> [ТЕКСТ ДЛЯ ЧТЕНИЯ]
Спустя некоторое время будущие супруги Капи фон Капивар прислали Альфреду приглашение на свадьбу, но он, разумеется, на нее не поехал.

Рагнар Сульман пишет, что позже ему довелось познакомиться с неким шведским тренером по лечебной гимнастике, который якобы был хорошо знаком с Капи фон Капиваром, и последний утверждал, что его свадьба с Софи была фиктивной: жених, дескать, отвез невесту в элегантном экипаже в церковь, пошел с ней под венец, а затем проводил супругу обратно в экипаж, поцеловал ей руку, и они навсегда попрощались. Из этого рассказа следует, что для Софи было важно получить статус замужней дамы, и она попросту купила его у молодого, запутавшегося, как и она сама, в долгах, кавалерийского офицера.

Впрочем, Сульман спешит выразить сомнение в правдивости версии о фиктивности брака на том основании, что Николаус Капи фон Капивар в последующий год с лишним послал Нобелю несколько оставшихся без ответа писем, в которых умолял увеличить содержание его супруги в дополнение к уже имевшейся у нее пожизненной ренте. Позже он утонул в Дунае.

На этом историю отношений между Софи Гесс и Альфредом Нобелем при жизни последнего можно считать законченной. Но после его смерти, как увидит читатель, Софи еще даст о себе знать.

Той же весной 1895 года Альфред Нобель познакомился с инженером Рудольфом Лильеквистом, которому была уготована особая роль в дальнейших событиях. В своих воспоминаниях Лильеквист пишет, что в 1895 году после многих лет работы во Франции и Англии решил вернуться на родину, в Швецию. В поисках того, чем он сможет заняться, он натолкнулся на статью о разложении поваренной соли на хлор и натрий путем электролиза с помощью ртутного катода и решил основать в Швеции новое электрохимическое производство. Как обычно, все уперлось в вопрос, где взять капитал для реализации этой идеи, и один из друзей посоветовал Лильеквисту обратиться за советом к Альфреду Нобелю. Тот так и сделал и буквально через 10 дней, 7 марта 1895 года, получил ответ из Сан-Ремо:

«У меня как раз был план использовать водопад в Гульспонге способом, подобным тому, что изложен в Вашей записке. Мне, однако, кажется, что имеющийся опыт получения хлорной извести, едкого калия и натрия еще очень невелик и показывает в значительной степени неудовлетворительные результаты. В остальном я не являюсь противником новых крупных заводов уже сегодня. В наше время перемены происходят быстро.

> [ВЫДЕРЖКА ИЗ ДАННЫХ]
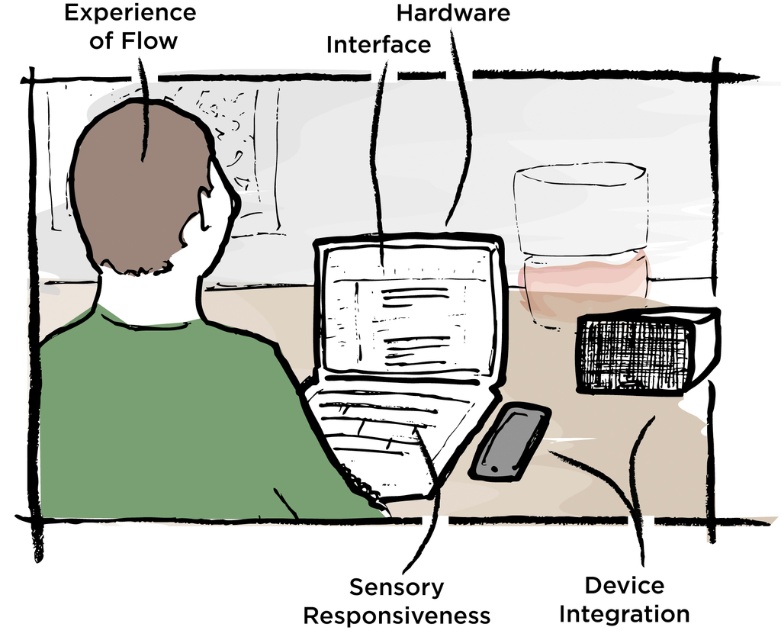
You are trying to place a new keyboard that is exactly the same width as the matte black laptop at center. Will the keyboard fit entirely within the space occupied by the green matte shirt at center?

The matte black laptop at center might be wider than green matte shirt at center, so the keyboard, which is the same width as the laptop, may not fit entirely within the space of the shirt.

You are a delivery robot with a package that needs to be placed on the desk. The package is 3 inches wide. Can you fit the package between the matte black laptop at center and the green matte shirt at center without moving either?

The distance between the matte black laptop at center and the green matte shirt at center is 2.91 inches. Since the package is 3 inches wide, it cannot fit between them without moving either object.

> [ЧТО СДЕЛАТЬ]
1. Как перевести на английский язык это предложение из текста об Альфреде Нобеле: «На этом историю отношений между Софи Гесс и Альфредом Нобелем при жизни последнего можно считать законченной.»?
2. Продолжите текст об Альфреде Нобеле сразу после его последнего предложения.
Строки выше никак не связаны с текстом об Альфреде Нобеле.

> [ОТВЕТЫ К ЗАДАНИЯМ]
1. With this, the story of the relationship between Sophie Hess and Alfred Nobel during the latter's lifetime can be considered finished.

2.
Что же касается хлорнокислого калия, то здесь трудности довольно легко преодолимы. Поначалу они были весьма значительны, и наша фирма в Швейцарии только на закупку платины потратила очень большие суммы. Но на сегодняшний день производство развивается хорошо и является экономически выгодным.

В ожидании более подробных сведений и ваших предложений подписываюсь

С уважением, А. Нобель».

Началась деловая переписка, и в мае 1895 года Нобель и Лильеквист встретились в стокгольмском отеле «Ридберг». Нобель согласился подписаться на акции новой компании на сумму 100 тысяч крон при условии, что Рудольф найдет остальные необходимые для начала производства 200 тысяч крон из другого источника. Затем были еще две или три встречи, в ходе которых Лильеквист и Нобель прониклись доверием и симпатией друг к другу. Кроме того, они постоянно обменивались письмами, в которых обсуждали перспективы развития электрохимической промышленности в Швеции. Нобель сдержал слово: когда Лильеквист достал требующиеся 200 тысяч крон, он внес свои 100 тысяч, и в августе 1895 года новая компания была зарегистрирована.

Нобель настолько ценил Лильеквиста, что, когда в июле 1896 года управляющий компанией «Бофорс» Юнас Чельберг подал в отставку, Нобель предложил этот пост Лилльеквисту, но тот в ответ поблагодарил и отказался, сославшись на занятость.

* * *

Ощущение свободы и нового творческого взлета (что для него, по сути, и означало счастье) сохранялось у Альфреда Нобеля всю весну и лето 1895 года, одна идея рождалась в его голове за другой, и в конце мая он в замечательном настроении появился в Бофорсе и обрушил на сотрудников завода и лаборатории все громадье своих планов.

Вместе с Алариком Лидбеком он сразу после приезда в Швецию подал заявку на патент нового «прогрессивного» пороха, сгорающего почти без дыма, – первого созданного им взрывчатого вещества, не содержавшего нитроглицерин. Одновременно он стал подгонять Лидбека с созданием искусственной резины, одержимый той же фанатичной верой, что и его отец, в огромные перспективы применения этого материала в швейной и обувной промышленности.

Вильхельму Унге в дополнение к продолжающимся экспериментам с боевыми ракетами было поручено разработать технологию литья нового бронированного листа, который был бы толще всех существующих на тот момент. Сульману, помимо того, чем он уже занимался, Нобель поручил создать новый «прибор для экономии света», который был основан на прочитанном где-то Альфредом утверждении, что изображение всегда удерживается на сетчатке глаза лишь на десятую долю секунды. На основе этого Нобель пришел к выводу, что если заставить ламповые зеркала вращаться со скоростью более 10 оборотов в секунду, то свет электроламп будет восприниматься как куда более яркий, а значит, для освещения помещений его понадобится куда меньше, что в итоге резко сократит расход электричества на эти цели.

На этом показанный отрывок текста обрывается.